--- Data in this exercise Enclosed Below ---

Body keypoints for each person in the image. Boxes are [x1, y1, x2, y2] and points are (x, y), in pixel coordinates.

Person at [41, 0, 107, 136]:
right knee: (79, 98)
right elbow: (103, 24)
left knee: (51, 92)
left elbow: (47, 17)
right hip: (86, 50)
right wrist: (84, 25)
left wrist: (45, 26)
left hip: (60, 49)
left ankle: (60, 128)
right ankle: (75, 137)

--- End of Enclosed Data in this exercise ---

▶ Problem to solve: Return word for word the line with "right wrist: (84, 25)" and every line after it through the end of the records above.

▶ Written response:
right wrist: (84, 25)
left wrist: (45, 26)
left hip: (60, 49)
left ankle: (60, 128)
right ankle: (75, 137)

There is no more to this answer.